Qualen played the part on Broadway for three years, then did it in the film version. The same thing happened in the play "Councilor at Law," in which he appeared with star Paul Muni.

Then came the part of the quints' harried father, named Asa Wyatt in the films "Country Doctor," "Reunion" and "Five of a Kind."

He was so well-known in that role that when he was cast in "The Road to Glory" as a soldier going mad in the trenches in World War I, a preview audience began to laugh at his big dramatic scene. The studio was forced to reshoot, cutting down the part, changing his makeup to disguise him and having him speak in French.

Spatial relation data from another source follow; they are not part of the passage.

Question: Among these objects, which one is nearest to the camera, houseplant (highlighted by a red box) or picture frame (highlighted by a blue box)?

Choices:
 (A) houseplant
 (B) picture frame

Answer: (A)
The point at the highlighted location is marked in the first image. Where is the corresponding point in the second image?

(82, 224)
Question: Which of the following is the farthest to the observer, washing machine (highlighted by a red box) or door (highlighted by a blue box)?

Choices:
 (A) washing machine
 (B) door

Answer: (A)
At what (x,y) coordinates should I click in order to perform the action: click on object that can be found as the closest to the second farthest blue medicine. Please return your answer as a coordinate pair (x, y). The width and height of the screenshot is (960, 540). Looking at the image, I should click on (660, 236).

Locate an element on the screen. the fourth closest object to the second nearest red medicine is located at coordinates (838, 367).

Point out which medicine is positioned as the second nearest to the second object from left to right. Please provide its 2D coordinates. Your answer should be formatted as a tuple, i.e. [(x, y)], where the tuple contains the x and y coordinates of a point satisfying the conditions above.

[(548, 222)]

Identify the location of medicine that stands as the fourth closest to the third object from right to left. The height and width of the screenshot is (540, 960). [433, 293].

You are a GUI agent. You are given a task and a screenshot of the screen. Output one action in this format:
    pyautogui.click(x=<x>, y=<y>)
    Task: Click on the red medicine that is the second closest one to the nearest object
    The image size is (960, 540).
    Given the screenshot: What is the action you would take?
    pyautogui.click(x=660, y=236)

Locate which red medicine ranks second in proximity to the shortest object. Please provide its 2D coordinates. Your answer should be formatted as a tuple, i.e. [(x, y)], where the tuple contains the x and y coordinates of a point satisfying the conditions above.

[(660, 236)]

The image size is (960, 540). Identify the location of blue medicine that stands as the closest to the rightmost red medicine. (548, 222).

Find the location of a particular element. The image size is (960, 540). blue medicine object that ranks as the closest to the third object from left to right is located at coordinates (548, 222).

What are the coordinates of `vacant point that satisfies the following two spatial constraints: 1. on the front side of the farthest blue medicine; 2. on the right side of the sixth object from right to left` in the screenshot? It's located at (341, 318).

There was a pause before he returned to the screen as Earl Williams, the insane little man sentenced to death in "His Girl Friday," a remake of "The Front Page" with Cary Grant and Rosalind Russell.

His numerous other films included "Seventh Heaven" (1937), "Knute Rockne, All-American" (1940), "Angels Over Broadway" (1940), "Casablanca" (1943), "Captain Kidd" (1945), "The High and the Mighty," (1954), "The Searchers" (1956), "Anatomy of a Murder" (1959), "The Man Who Shot Liberty Valance" (1962), "Cheyenne Autumn" (1964) and "Frasier the Sensuous Lion" (1973).

On television, he appeared in episodes of such series as "Mr. Ed," "The Andy Griffith Show," "Hazel," "The Danny Thomas Show" and "The Partridge Family."

Inactive as an actor since 1975, Qualen lived for the last 12 years in Torrance, moving there from Westwood.

He is survived by his wife, Pearle, whom he married in 1924. He also leaves their three daughters, Meredith Kilpatrick, Kathleen Roberts and Tina Bacon, as well as 10 grandchildren and three great-grandchildren.

The family asked that in lieu of flowers, contributions be made to the American Heart Assn.